Basics Of Mortgage Loans
There are two broad categories of mortgage loans fixed rate mortgages and adjustable rate mortgages although there may be several different types available. The decision to go with a particular mortgage loans depends on your present situation and the amount of risk that you are willing to take. In this article, we will cover the benefits and drawbacks of both mortgage loans, and give you some hints on choosing the best mortgage loan for your needs.
Fixed Rate Mortgages
On the whole, fixed rate mortgages tend to offer more security and stability for the home buyer. Since fixed rate mortgages have a predetermined interest rate throughout the entire course of the loan, you will know exactly how much you have to pay every month. Therefore, you will be paying the same monthly principal and interest rates during the entire period of the mortgage. While there are some adjustable rate mortgages that offer a fixed interest rate at the start of the mortgage period, the interest rates for fixed rate mortgages stays the same for the duration of the loan.
One disadvantage of fixed rate mortgage loans is that they typically have a higher interest rate than an adjustable rate mortgage. Generally speaking, the longer your mortgage loan’s terms are, the higher the differences in costs will be with fixed rate mortgages compared to adjustable rate mortgages. If the mortgage borrower plans to stay in their house for many years and believes that interest rates may go up, then the premium today could be a substantial savings tomorrow.
Adjustable rate mortgages (ARMs)
Adjustable rate mortgages attend to provide a homeowner with a lower initial interest rate but more uncertainty about interest rate and payment changes in the future. With adjustable rate mortgages, the interest rates are dependent on general interest rates or what is known as an index. Many adjustable rate mortgages are considered ‘hybrid mortgages’ and have a fixed introductory period of 1, 3, 5 or 7 years during which time the interest rate does not change. Many other types of ARMs typically have shorter interest rate adjustment periods however. These types of hybrid adjustable rate mortgages may be better options for you if you only intend to stay in your home for a few years. Bear in mind however that payments for adjustable rate mortgages may rise along with the rest of your interest rates. Most ARMs have a limit on how high the interest rate can rise during any one adjustment period.

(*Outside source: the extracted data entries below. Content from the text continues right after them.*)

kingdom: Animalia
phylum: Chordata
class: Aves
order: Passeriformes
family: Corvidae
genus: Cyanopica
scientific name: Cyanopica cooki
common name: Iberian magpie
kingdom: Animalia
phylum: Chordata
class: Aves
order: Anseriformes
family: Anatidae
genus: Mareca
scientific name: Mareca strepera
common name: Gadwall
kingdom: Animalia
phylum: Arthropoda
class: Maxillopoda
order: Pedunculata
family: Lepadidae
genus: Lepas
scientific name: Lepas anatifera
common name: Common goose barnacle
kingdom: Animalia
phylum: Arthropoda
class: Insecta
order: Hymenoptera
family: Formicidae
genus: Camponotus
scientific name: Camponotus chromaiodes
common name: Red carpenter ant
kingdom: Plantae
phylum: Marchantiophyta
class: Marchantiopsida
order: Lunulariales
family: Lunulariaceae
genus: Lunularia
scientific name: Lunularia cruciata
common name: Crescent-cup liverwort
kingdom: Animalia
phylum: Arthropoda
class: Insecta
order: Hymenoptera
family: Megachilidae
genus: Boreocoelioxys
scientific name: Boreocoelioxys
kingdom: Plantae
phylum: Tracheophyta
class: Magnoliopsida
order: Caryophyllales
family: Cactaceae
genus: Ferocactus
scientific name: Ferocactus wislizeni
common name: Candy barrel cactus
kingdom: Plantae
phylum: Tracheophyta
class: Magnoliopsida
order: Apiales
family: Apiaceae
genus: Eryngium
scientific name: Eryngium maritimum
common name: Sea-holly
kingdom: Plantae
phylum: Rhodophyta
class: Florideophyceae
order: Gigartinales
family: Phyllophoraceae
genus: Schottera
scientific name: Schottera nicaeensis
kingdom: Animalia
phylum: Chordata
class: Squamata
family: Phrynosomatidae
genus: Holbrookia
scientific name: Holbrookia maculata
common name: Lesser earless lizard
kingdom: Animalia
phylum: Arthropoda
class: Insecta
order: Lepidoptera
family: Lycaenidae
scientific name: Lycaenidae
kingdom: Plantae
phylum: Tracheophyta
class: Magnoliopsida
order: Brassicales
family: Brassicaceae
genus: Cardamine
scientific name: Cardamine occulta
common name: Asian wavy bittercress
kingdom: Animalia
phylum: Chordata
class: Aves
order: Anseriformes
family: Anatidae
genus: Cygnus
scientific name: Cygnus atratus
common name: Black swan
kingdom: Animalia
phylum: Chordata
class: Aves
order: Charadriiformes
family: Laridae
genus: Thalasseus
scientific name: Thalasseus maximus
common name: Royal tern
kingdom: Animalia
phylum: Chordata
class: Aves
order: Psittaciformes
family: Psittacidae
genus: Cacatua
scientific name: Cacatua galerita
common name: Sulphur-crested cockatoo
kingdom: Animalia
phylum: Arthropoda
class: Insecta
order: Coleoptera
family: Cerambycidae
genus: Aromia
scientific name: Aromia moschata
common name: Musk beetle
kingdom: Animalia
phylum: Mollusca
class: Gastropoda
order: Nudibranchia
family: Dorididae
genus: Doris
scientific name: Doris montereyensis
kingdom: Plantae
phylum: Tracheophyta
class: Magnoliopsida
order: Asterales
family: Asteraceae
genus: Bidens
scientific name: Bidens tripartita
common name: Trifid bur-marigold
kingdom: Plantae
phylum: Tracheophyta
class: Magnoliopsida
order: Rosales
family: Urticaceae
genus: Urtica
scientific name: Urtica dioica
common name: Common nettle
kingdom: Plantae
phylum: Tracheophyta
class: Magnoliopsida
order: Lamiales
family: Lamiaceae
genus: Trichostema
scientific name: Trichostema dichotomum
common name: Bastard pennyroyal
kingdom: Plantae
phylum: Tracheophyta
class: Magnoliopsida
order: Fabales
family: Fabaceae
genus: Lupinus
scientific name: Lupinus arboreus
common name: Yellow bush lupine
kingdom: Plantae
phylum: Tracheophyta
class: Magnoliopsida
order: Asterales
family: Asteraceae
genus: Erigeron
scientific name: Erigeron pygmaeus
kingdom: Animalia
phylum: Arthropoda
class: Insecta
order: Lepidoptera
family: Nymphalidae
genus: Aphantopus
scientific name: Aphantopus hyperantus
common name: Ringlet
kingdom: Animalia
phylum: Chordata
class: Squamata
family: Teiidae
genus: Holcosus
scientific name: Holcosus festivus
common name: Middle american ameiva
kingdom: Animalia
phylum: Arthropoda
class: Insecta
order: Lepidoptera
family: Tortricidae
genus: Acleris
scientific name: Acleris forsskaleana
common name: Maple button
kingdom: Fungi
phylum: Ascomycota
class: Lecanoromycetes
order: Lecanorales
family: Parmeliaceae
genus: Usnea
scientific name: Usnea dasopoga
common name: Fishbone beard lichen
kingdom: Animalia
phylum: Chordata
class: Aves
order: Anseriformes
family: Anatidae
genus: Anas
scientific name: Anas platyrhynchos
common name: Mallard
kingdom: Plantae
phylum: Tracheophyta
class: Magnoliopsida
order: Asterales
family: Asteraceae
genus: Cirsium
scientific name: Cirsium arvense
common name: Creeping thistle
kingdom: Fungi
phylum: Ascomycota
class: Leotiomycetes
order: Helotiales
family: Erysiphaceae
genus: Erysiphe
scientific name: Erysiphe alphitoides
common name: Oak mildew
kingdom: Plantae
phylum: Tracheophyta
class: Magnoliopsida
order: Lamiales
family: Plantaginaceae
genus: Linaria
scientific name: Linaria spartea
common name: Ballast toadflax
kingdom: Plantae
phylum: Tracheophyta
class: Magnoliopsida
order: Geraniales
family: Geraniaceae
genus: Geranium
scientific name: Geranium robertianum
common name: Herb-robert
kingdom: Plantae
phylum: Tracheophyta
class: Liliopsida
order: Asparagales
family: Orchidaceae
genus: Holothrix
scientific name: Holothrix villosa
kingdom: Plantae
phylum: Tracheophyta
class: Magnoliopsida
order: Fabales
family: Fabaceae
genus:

Choosing the right mortgage loan for you
How do you make a decision on which types of mortgage loans to go for? As we said earlier, it all depends on the risk that you are willing to take as well as your particular circumstances. Fixed rate mortgages are generally a safer option simply because you know how much you will have to pay each month. Adjustable rate mortgages on the other hand may be less expensive initially, but carry more risk. In any case, careful comparison shopping will help you decide which mortgage loan will best suit your needs.